**Extrait du texte**
»»

Le partage de la piste cyclable à Trois-Rivieres.

La difficile cohabitation auto, moto, vélo et piétons...

Le jour même (9 août 2018) de l’ironique écrit sur le «grandiose» du Grand Prix de Trois-Rivières dans la section «Opinions» du journal Le Nouvelliste, et celui sur la difficile coexistence «auto-vélo» par un professeur d’université, j’ai participé, bien malgré moi, à désamorcer une querelle entre deux adeptes de notre piste «piéton-vélo» entre Trois-Rivières et Saint-Michel-des-Forges.

Le piéton avait averti le «motocycliste électrique» qu’il ne devait pas circuler sur la piste cyclable.

Après quelques gifles entre les deux individus, mon intervention avec un autre cycliste a limité les dégâts. La moto électrique n’était pas un vélo électrique et son titulaire la pilotait à grande vitesse, zigzaguant entre les vélos et les piétons; une conduite très dangereuse même pour le motocycliste lui-même! Son pilote portait un casque «bouffon», semblable à la tête de la mascotte Youppi; impossible de reconnaître celui qui se cachait sous cette protection crânienne digne d’une police d’émeute. Seule l’immatriculation de la moto électrique pouvait nous donner un indice.

Après cet incident, le motocycliste électrique ne décolérait pas contre le joggeur qui avait finalement quitté les lieux; il disait qu’il voulait le battre! L’histoire ne dit pas si ce dernier a rejoint le coureur à pied pour lui régler son compte...

««

Contenus enregistrés
»»

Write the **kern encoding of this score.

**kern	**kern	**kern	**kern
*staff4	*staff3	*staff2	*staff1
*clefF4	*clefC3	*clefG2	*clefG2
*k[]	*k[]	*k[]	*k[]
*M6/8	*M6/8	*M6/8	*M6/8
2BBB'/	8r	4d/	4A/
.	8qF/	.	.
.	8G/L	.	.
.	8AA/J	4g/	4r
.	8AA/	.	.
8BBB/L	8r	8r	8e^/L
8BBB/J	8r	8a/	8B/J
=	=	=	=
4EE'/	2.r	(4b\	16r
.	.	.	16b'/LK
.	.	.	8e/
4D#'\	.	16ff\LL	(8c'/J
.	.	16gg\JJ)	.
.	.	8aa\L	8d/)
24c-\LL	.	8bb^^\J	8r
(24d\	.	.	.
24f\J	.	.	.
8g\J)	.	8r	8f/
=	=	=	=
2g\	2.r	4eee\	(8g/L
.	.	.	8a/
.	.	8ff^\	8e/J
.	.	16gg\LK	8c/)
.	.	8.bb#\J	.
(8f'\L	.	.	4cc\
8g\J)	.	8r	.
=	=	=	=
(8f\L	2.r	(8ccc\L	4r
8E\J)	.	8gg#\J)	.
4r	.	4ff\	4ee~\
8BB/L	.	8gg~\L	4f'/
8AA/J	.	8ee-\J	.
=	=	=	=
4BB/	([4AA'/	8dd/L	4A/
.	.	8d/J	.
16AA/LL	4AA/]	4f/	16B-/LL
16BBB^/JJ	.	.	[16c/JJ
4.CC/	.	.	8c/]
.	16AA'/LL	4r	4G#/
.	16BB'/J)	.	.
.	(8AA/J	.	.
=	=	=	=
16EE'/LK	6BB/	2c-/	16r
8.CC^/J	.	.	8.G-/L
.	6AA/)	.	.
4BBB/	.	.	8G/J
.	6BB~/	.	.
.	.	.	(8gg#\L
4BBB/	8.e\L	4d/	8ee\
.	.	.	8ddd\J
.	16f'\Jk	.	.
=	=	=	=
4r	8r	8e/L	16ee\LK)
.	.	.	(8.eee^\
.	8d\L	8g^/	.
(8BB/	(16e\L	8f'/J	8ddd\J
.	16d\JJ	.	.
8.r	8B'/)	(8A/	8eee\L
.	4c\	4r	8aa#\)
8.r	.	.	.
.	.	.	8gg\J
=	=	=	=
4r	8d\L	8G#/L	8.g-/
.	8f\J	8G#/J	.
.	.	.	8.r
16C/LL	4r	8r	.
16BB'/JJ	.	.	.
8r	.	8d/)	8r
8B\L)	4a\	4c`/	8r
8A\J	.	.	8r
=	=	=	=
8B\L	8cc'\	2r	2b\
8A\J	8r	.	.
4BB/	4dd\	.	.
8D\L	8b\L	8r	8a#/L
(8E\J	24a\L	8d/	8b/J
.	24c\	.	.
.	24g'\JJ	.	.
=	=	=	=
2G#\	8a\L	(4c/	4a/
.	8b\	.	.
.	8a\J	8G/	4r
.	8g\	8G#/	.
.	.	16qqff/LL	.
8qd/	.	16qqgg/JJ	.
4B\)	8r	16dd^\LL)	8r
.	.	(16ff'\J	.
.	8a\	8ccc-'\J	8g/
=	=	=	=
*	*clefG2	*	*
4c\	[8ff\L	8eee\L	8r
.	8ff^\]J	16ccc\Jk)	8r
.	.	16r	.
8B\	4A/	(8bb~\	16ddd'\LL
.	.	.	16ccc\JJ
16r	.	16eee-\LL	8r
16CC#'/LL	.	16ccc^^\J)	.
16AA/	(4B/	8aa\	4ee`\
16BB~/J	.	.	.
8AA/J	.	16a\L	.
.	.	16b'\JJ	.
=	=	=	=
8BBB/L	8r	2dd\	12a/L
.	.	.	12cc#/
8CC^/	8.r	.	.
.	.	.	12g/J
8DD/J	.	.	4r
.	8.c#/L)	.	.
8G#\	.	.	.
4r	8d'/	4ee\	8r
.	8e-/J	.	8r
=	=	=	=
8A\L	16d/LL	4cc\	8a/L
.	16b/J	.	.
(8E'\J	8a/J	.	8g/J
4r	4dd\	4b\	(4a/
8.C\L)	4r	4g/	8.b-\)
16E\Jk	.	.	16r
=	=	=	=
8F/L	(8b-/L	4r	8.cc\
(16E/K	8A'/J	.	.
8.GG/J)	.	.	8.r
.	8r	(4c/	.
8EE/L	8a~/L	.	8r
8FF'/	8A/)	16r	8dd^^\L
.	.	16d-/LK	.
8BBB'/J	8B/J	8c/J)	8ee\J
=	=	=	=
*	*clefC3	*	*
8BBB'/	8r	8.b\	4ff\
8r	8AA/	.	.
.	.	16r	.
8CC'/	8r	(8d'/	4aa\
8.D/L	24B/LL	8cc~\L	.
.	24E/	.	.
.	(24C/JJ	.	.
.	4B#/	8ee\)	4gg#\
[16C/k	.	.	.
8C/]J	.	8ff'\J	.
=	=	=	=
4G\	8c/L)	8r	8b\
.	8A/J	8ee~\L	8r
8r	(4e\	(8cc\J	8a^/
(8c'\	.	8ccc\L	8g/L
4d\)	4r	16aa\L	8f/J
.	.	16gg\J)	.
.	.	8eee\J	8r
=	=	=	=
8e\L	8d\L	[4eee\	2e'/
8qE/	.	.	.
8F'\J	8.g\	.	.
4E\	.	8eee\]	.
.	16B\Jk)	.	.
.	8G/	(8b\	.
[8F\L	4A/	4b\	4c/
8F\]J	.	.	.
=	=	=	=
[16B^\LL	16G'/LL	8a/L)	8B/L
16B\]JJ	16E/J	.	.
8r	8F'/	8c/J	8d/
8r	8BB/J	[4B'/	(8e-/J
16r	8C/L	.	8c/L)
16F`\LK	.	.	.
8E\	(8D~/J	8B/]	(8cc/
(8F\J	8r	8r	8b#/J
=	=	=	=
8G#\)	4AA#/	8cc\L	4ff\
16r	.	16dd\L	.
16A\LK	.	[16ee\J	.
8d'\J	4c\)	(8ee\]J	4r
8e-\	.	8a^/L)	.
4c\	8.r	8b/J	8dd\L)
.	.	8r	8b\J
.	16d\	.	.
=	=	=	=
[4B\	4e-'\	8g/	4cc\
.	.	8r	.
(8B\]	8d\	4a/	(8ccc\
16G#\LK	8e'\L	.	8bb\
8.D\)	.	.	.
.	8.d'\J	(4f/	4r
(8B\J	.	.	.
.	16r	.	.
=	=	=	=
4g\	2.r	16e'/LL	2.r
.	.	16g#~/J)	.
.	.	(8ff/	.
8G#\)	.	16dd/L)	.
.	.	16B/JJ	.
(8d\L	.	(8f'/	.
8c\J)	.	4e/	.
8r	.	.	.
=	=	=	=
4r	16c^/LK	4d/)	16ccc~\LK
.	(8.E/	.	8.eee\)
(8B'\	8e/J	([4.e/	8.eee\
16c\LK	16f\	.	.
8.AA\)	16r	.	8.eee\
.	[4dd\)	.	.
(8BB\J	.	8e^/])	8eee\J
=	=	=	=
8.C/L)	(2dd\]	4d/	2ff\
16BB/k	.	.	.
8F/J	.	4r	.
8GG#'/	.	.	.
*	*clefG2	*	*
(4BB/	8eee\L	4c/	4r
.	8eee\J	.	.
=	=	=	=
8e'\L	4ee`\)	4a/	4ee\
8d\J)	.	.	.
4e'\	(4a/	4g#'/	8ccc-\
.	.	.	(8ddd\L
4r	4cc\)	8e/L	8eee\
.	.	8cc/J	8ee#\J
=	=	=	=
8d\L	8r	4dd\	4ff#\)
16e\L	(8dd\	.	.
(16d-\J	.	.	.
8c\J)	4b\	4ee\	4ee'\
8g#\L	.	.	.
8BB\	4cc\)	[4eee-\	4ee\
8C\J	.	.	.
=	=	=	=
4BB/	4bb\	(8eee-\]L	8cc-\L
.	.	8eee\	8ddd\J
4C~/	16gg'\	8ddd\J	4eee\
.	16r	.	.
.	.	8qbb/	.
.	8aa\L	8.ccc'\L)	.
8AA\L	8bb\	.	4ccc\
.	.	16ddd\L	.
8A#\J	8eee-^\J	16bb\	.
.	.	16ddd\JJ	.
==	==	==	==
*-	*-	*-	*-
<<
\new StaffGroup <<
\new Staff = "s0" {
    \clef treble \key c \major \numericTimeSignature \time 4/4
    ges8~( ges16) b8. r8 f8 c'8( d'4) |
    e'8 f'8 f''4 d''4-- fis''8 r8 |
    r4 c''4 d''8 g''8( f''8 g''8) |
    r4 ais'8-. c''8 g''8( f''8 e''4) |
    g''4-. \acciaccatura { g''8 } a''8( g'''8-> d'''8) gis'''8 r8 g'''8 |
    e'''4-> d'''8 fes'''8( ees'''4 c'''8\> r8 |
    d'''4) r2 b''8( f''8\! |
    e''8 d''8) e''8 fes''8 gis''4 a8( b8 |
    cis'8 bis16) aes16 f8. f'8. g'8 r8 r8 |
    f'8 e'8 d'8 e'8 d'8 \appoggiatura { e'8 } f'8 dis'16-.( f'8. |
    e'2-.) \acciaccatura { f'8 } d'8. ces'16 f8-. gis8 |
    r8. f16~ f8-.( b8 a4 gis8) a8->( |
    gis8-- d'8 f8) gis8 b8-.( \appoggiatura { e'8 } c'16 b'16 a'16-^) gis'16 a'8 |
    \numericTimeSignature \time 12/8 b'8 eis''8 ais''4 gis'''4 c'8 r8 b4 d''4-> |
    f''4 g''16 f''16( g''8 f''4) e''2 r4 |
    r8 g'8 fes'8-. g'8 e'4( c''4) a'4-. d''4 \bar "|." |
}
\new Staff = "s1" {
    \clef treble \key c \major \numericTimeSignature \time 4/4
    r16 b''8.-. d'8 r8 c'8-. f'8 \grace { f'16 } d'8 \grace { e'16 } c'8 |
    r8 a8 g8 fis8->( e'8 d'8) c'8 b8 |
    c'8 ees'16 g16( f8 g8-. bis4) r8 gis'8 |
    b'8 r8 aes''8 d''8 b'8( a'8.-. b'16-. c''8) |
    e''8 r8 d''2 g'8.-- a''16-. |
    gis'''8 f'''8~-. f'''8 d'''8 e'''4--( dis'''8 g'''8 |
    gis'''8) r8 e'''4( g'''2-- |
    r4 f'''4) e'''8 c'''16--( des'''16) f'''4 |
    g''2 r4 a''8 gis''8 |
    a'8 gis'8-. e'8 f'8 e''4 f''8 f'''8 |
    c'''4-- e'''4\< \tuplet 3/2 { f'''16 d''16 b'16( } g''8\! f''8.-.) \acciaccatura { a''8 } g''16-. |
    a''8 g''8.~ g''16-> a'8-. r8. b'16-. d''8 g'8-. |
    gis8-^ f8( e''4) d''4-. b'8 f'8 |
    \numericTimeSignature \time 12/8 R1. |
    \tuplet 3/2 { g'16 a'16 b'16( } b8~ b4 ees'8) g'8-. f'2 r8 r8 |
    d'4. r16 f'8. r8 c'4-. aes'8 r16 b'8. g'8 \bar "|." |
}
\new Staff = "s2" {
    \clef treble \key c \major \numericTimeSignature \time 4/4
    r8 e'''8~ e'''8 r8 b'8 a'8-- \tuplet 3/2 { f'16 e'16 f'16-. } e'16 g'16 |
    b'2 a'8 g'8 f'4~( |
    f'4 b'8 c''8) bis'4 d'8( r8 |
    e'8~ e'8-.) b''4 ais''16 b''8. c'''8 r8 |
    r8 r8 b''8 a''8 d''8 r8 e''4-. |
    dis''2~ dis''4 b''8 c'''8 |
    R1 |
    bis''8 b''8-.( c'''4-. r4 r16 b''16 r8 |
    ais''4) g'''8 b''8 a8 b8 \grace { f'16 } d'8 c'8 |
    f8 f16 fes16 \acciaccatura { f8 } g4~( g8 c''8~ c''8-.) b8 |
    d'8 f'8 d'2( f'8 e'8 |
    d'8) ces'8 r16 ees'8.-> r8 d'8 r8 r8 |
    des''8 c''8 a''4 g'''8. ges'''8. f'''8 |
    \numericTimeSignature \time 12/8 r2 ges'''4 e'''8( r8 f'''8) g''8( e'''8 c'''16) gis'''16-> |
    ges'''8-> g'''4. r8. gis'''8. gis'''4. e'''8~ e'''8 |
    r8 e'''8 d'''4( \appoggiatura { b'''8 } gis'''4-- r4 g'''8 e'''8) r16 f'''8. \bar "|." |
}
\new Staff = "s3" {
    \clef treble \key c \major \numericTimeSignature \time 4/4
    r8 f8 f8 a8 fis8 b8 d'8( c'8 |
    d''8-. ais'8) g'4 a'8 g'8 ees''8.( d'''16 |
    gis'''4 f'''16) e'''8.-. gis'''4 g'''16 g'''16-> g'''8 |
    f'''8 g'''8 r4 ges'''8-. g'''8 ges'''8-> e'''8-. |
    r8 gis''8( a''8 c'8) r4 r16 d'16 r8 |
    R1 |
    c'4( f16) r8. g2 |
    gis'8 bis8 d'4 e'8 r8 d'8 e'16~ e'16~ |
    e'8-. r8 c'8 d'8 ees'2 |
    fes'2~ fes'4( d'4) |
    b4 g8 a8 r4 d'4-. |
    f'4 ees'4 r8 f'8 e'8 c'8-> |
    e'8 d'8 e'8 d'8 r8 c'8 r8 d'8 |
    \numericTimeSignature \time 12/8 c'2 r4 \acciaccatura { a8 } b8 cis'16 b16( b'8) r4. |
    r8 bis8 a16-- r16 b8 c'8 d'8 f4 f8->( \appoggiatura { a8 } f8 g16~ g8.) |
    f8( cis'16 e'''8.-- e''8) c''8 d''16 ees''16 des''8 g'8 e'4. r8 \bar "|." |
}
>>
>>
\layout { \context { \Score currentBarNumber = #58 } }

««

**Consigne**
Recopiez intégralement, sans y changer un mot, le texte sur le partage de la piste cyclable à Trois-Rivières. Les enregistrements constituent un matériau à part, distinct du texte.

**Réponse rédigée**
Le partage de la piste cyclable à Trois-Rivieres.

La difficile cohabitation auto, moto, vélo et piétons...

Le jour même (9 août 2018) de l’ironique écrit sur le «grandiose» du Grand Prix de Trois-Rivières dans la section «Opinions» du journal Le Nouvelliste, et celui sur la difficile coexistence «auto-vélo» par un professeur d’université, j’ai participé, bien malgré moi, à désamorcer une querelle entre deux adeptes de notre piste «piéton-vélo» entre Trois-Rivières et Saint-Michel-des-Forges.

Le piéton avait averti le «motocycliste électrique» qu’il ne devait pas circuler sur la piste cyclable.

Après quelques gifles entre les deux individus, mon intervention avec un autre cycliste a limité les dégâts. La moto électrique n’était pas un vélo électrique et son titulaire la pilotait à grande vitesse, zigzaguant entre les vélos et les piétons; une conduite très dangereuse même pour le motocycliste lui-même! Son pilote portait un casque «bouffon», semblable à la tête de la mascotte Youppi; impossible de reconnaître celui qui se cachait sous cette protection crânienne digne d’une police d’émeute. Seule l’immatriculation de la moto électrique pouvait nous donner un indice.

Après cet incident, le motocycliste électrique ne décolérait pas contre le joggeur qui avait finalement quitté les lieux; il disait qu’il voulait le battre! L’histoire ne dit pas si ce dernier a rejoint le coureur à pied pour lui régler son compte...